- Opening Delimiter -
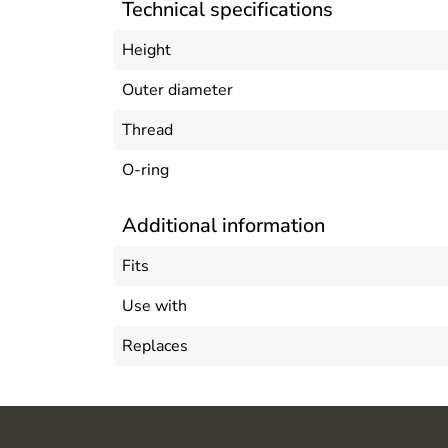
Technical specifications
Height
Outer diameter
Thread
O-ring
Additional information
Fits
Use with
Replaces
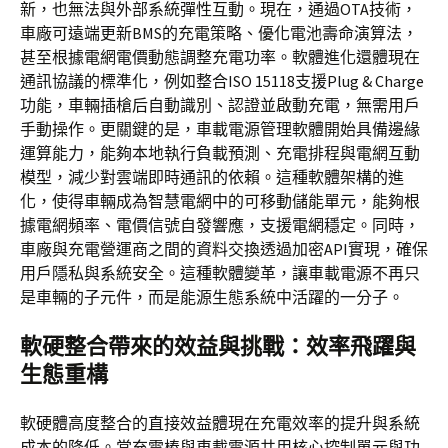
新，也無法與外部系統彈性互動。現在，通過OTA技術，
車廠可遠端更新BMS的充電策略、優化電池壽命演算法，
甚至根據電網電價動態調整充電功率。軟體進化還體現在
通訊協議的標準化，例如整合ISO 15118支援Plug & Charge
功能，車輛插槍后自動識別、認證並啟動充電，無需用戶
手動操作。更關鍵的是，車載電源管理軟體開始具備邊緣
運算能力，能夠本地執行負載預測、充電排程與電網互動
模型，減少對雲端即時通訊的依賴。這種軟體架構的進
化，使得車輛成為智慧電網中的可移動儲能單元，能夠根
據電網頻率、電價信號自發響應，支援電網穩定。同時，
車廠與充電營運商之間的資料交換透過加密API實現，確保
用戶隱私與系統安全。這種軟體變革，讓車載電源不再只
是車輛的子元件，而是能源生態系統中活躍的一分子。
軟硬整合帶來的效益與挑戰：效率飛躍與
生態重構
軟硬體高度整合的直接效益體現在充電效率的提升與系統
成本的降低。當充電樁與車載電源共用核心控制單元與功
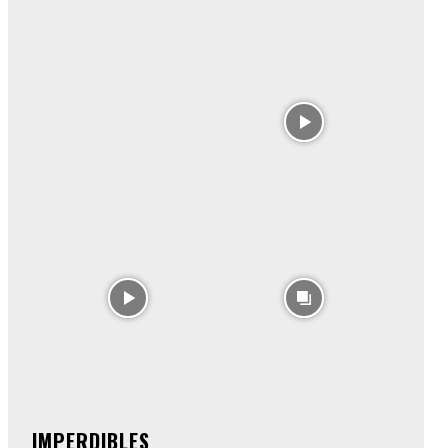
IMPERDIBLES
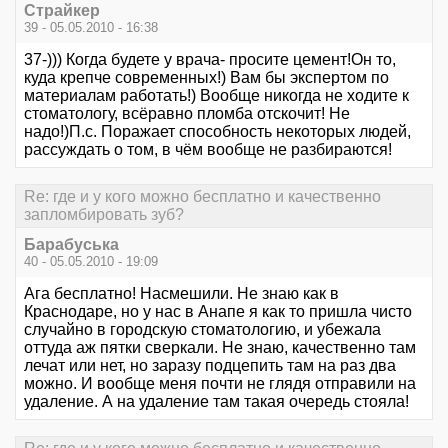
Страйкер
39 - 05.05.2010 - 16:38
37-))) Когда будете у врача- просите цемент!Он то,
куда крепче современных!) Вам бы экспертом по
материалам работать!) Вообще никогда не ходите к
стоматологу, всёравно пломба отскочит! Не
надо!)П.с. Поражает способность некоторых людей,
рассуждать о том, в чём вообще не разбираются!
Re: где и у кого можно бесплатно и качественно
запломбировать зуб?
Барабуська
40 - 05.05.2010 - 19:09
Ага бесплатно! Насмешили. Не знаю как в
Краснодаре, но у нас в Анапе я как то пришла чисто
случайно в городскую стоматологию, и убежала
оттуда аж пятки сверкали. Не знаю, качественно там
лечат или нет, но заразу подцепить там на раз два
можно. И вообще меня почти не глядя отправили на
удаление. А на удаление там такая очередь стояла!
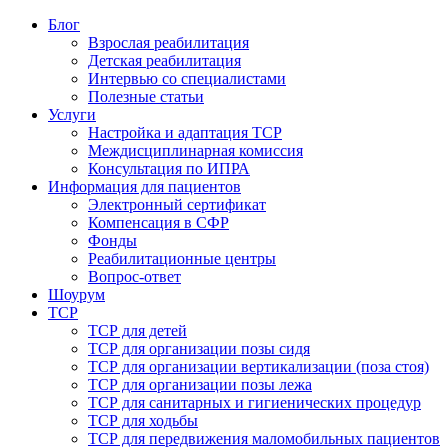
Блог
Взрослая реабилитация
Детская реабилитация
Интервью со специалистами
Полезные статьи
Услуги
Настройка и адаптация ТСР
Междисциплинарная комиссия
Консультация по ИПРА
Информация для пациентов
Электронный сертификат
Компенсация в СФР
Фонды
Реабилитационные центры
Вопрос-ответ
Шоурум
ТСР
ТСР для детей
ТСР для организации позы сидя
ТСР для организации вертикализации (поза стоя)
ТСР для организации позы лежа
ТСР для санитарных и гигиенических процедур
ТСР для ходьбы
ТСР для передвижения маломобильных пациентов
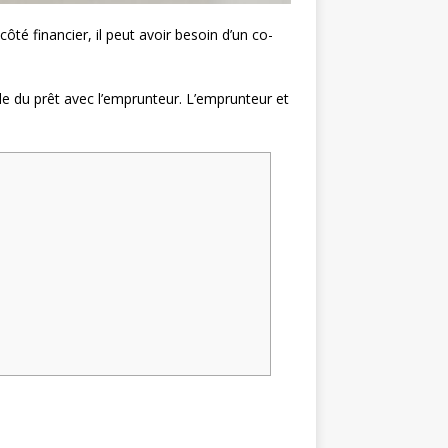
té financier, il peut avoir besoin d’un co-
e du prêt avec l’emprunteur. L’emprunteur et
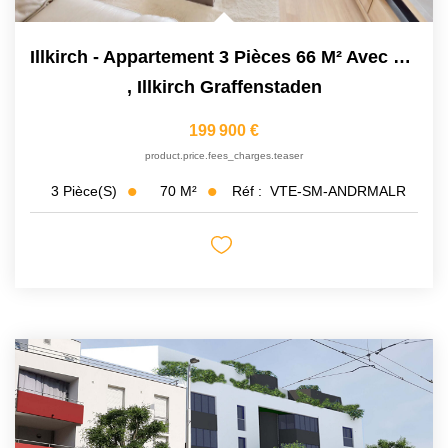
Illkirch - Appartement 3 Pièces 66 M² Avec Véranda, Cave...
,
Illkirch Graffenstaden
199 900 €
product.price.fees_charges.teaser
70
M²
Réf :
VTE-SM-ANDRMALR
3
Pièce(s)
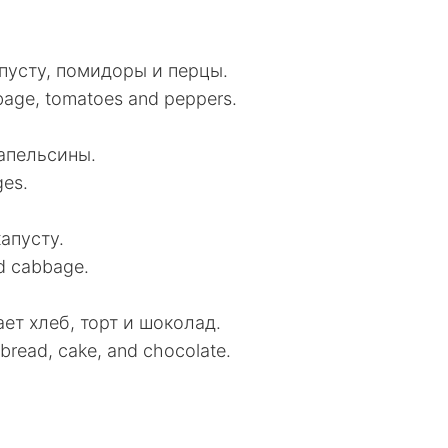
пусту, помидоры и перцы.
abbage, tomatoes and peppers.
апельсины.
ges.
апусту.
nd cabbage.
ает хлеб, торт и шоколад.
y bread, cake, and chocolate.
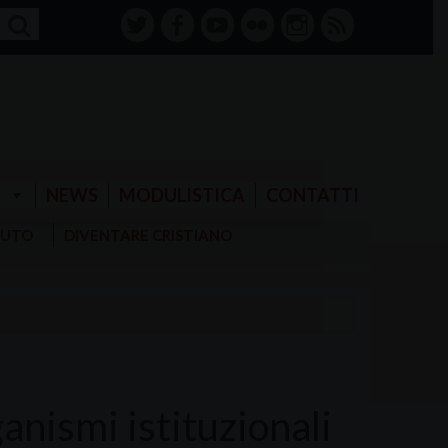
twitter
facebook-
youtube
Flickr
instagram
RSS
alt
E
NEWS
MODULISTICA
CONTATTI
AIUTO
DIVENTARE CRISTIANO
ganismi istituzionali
- Closing Delimiter -
- Opening Delimiter -
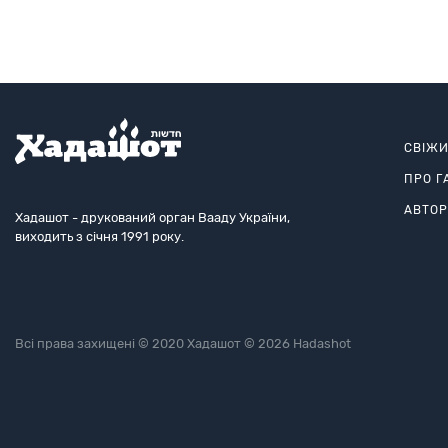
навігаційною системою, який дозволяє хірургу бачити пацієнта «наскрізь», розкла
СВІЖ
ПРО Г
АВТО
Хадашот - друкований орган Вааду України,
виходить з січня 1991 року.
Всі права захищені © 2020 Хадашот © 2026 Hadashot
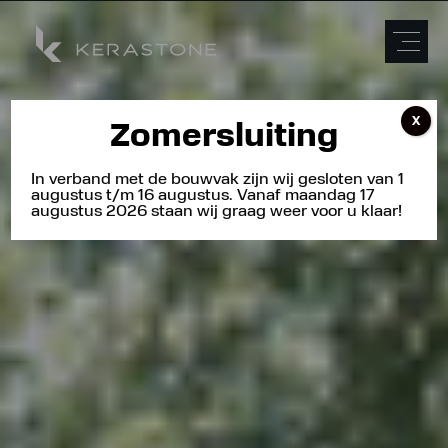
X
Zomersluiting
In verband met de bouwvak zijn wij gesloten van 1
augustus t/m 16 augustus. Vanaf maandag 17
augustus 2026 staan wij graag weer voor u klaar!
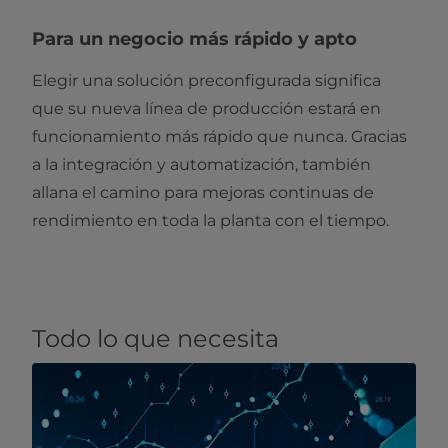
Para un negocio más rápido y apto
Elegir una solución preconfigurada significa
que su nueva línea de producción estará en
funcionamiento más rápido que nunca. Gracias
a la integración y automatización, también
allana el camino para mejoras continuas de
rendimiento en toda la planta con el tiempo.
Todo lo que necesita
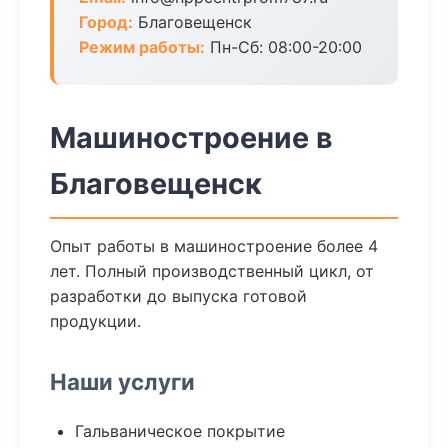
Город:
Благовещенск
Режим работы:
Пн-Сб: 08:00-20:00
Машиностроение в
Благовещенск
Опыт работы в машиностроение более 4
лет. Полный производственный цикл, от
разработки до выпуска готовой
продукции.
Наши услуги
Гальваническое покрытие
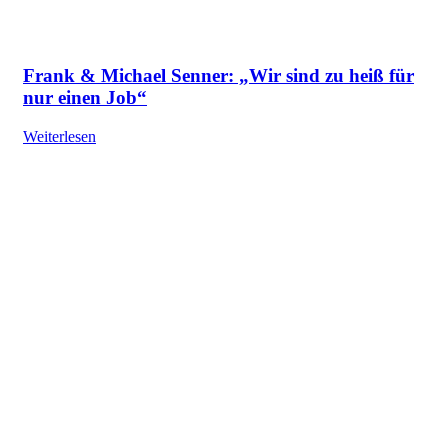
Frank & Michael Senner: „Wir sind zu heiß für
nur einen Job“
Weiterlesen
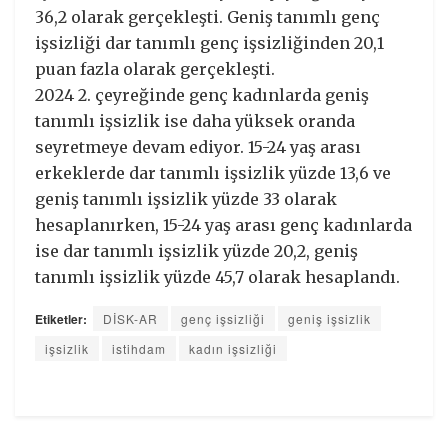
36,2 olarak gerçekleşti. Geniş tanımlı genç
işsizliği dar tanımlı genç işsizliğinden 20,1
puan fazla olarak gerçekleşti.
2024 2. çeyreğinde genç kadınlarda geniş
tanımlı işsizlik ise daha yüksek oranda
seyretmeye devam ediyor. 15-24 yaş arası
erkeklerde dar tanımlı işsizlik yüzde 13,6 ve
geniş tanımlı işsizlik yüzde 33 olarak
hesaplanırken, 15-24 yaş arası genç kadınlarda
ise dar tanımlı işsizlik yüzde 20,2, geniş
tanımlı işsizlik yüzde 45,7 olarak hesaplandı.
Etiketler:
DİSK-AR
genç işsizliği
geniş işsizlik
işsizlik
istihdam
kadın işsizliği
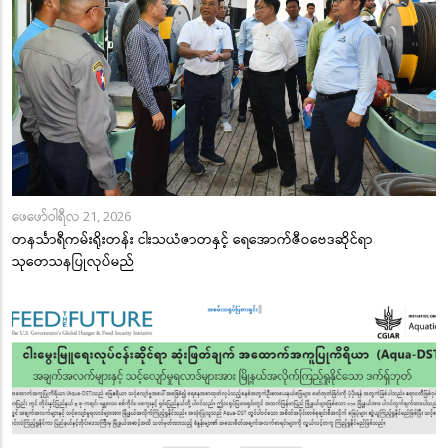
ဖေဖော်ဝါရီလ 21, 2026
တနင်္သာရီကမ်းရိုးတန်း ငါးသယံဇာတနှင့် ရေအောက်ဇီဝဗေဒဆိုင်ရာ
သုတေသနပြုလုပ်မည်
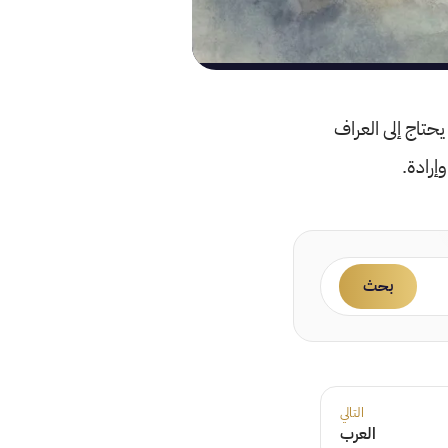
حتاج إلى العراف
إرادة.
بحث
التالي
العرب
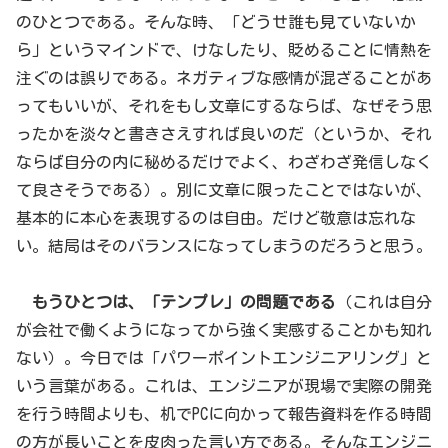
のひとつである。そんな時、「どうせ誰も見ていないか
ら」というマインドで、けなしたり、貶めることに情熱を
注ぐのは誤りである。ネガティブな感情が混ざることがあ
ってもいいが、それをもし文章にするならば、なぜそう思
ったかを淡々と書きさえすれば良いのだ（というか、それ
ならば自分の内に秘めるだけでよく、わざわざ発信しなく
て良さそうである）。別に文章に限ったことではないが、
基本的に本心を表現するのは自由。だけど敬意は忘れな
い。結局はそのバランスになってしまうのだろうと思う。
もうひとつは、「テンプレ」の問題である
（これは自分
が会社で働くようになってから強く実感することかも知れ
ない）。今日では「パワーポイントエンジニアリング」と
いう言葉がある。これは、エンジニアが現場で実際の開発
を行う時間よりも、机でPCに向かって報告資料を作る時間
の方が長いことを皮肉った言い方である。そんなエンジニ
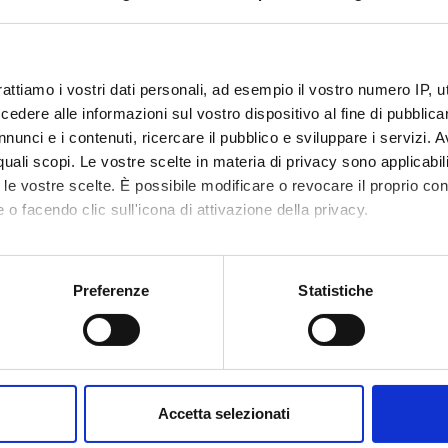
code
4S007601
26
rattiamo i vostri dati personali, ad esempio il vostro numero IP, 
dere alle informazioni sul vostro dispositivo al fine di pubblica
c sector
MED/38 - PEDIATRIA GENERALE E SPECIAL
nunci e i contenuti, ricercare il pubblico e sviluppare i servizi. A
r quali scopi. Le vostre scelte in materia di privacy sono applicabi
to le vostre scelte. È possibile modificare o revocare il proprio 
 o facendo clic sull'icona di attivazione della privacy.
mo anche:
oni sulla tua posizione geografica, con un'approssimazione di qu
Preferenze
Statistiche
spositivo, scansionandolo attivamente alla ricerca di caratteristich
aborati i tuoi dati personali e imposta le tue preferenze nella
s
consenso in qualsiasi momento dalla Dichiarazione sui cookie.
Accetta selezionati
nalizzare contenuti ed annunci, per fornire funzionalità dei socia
- Closing Delimiter -
#### [Exercise directions]
Using the data above, transcribe exactly the lines between those containing "Technical specifications" and "Электронный сертификат", inclusive, and leave every picture behind.

#### [Worked solution]
Technical specifications
Height
Outer diameter
Thread
O-ring
Additional information
Fits
Use with
Replaces
新，也無法與外部系統彈性互動。現在，通過OTA技術，
車廠可遠端更新BMS的充電策略、優化電池壽命演算法，
甚至根據電網電價動態調整充電功率。軟體進化還體現在
通訊協議的標準化，例如整合ISO 15118支援Plug & Charge
功能，車輛插槍后自動識別、認證並啟動充電，無需用戶
手動操作。更關鍵的是，車載電源管理軟體開始具備邊緣
運算能力，能夠本地執行負載預測、充電排程與電網互動
模型，減少對雲端即時通訊的依賴。這種軟體架構的進
化，使得車輛成為智慧電網中的可移動儲能單元，能夠根
據電網頻率、電價信號自發響應，支援電網穩定。同時，
車廠與充電營運商之間的資料交換透過加密API實現，確保
用戶隱私與系統安全。這種軟體變革，讓車載電源不再只
是車輛的子元件，而是能源生態系統中活躍的一分子。
軟硬整合帶來的效益與挑戰：效率飛躍與
生態重構
軟硬體高度整合的直接效益體現在充電效率的提升與系統
成本的降低。當充電樁與車載電源共用核心控制單元與功
IMPERDIBLES
Страйкер
39 - 05.05.2010 - 16:38
37-))) Когда будете у врача- просите цемент!Он то,
куда крепче современных!) Вам бы экспертом по
материалам работать!) Вообще никогда не ходите к
стоматологу, всёравно пломба отскочит! Не
надо!)П.с. Поражает способность некоторых людей,
рассуждать о том, в чём вообще не разбираются!
Re: где и у кого можно бесплатно и качественно
запломбировать зуб?
Барабуська
40 - 05.05.2010 - 19:09
Ага бесплатно! Насмешили. Не знаю как в
Краснодаре, но у нас в Анапе я как то пришла чисто
случайно в городскую стоматологию, и убежала
оттуда аж пятки сверкали. Не знаю, качественно там
лечат или нет, но заразу подцепить там на раз два
можно. И вообще меня почти не глядя отправили на
удаление. А на удаление там такая очередь стояла!
Блог
Взрослая реабилитация
Детская реабилитация
Интервью со специалистами
Полезные статьи
Услуги
Настройка и адаптация ТСР
Междисциплинарная комиссия
Консультация по ИПРА
Информация для пациентов
Электронный сертификат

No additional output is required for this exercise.